::: Exercise data :::

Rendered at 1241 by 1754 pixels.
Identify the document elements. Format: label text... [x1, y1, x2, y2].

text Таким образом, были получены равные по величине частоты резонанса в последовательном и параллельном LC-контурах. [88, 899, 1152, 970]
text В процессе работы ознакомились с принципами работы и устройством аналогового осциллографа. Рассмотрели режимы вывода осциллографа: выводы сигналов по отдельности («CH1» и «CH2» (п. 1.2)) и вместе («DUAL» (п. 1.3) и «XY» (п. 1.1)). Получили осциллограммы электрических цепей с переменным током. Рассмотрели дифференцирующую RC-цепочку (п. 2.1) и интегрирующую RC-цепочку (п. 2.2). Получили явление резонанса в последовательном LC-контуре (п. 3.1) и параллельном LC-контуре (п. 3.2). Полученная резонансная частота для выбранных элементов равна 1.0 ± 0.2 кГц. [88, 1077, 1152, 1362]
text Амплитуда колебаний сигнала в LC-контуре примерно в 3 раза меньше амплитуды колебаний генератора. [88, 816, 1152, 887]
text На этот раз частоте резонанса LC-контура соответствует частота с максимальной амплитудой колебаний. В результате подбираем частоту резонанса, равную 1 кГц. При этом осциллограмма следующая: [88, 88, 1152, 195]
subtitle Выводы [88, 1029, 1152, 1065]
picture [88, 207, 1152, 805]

:::

- **Stated exercise**
Output every row above verbatim, with no changes.

- **Final result**
Rendered at 1241 by 1754 pixels.
Identify the document elements. Format: label text... [x1, y1, x2, y2].

text Таким образом, были получены равные по величине частоты резонанса в последовательном и параллельном LC-контурах. [88, 899, 1152, 970]
text В процессе работы ознакомились с принципами работы и устройством аналогового осциллографа. Рассмотрели режимы вывода осциллографа: выводы сигналов по отдельности («CH1» и «CH2» (п. 1.2)) и вместе («DUAL» (п. 1.3) и «XY» (п. 1.1)). Получили осциллограммы электрических цепей с переменным током. Рассмотрели дифференцирующую RC-цепочку (п. 2.1) и интегрирующую RC-цепочку (п. 2.2). Получили явление резонанса в последовательном LC-контуре (п. 3.1) и параллельном LC-контуре (п. 3.2). Полученная резонансная частота для выбранных элементов равна 1.0 ± 0.2 кГц. [88, 1077, 1152, 1362]
text Амплитуда колебаний сигнала в LC-контуре примерно в 3 раза меньше амплитуды колебаний генератора. [88, 816, 1152, 887]
text На этот раз частоте резонанса LC-контура соответствует частота с максимальной амплитудой колебаний. В результате подбираем частоту резонанса, равную 1 кГц. При этом осциллограмма следующая: [88, 88, 1152, 195]
subtitle Выводы [88, 1029, 1152, 1065]
picture [88, 207, 1152, 805]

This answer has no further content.